# Tie down my tractor



## Farmineer95 (Aug 11, 2014)

I'm hauling around a JD3020 narrow front for odd seeding jobs. I'm looking for a clean looking and easy way to add a place to tie in the front. Does anyone have thoughts or pictures?
I was thinking of the weld on hooks and a plate using the existing side frame holes.


----------



## Farmerbrown2 (Sep 25, 2018)

I would think a peice of flat stock with a D-ring on each side would work great bolted to side rails.


----------



## Tim/South (Dec 12, 2011)

I looked at some pictures of the 3020 row crop tractors to see how the front was set up.

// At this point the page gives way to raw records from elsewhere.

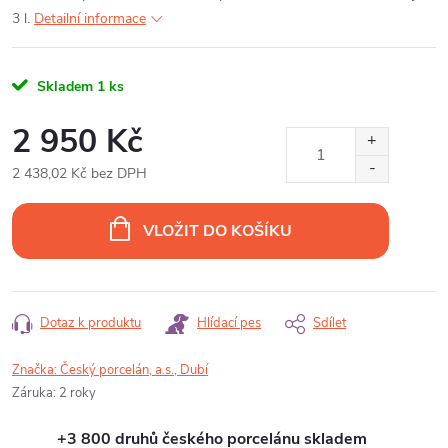
3 l.
Detailní informace
Skladem
1 ks
2 950 Kč
2 438,02 Kč bez DPH
Měrná
cena:
VLOŽIT DO KOŠÍKU
Dotaz k produktu
Hlídací pes
Sdílet
Značka:
Český porcelán, a.s., Dubí
Záruka
:
2 roky
+3 800 druhů českého porcelánu skladem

On out old JD 60 we used the two studs in the front and made a "handle" to hook a chain through to pull it out when we got stuck. I was thinking that might work.

I do remember the few times when we hauled it, we used the cultivator slots on each side of the frame to tie it down. We had to chain from each side because my dad did not trust the narrow front end about tilting.


----------



## broadriverhay (Jun 13, 2014)

The side rails are not cast like the front. I would use the side rails since they would not be susceptible to cracking.


----------



## 8350HiTech (Jul 26, 2013)

Does it have weights or a bracket? If not maybe you could make something that looks like that but has a hole for your chain.


----------



## endrow (Dec 15, 2011)

For the front tires how about a pair of those straps that go around tires like car haulers . use .Then in the back x 2 chains . I like to tie low . Here the law is 4 point tie down . Those guys who just lay a chain strait across something on the tractor snap a binder and go wont make it threw this one horse town . Also on NF I have seen front wheels turned slightly and double hitch around front spindle , you would probably need a ratchet binder here


----------



## Farmineer95 (Aug 11, 2014)

Have weights in the front and a little apprehensive about attatching to the weight plates. Has the vee shaped weights not suitcase.
I wonder about a big eye bolt and weld it shut.


----------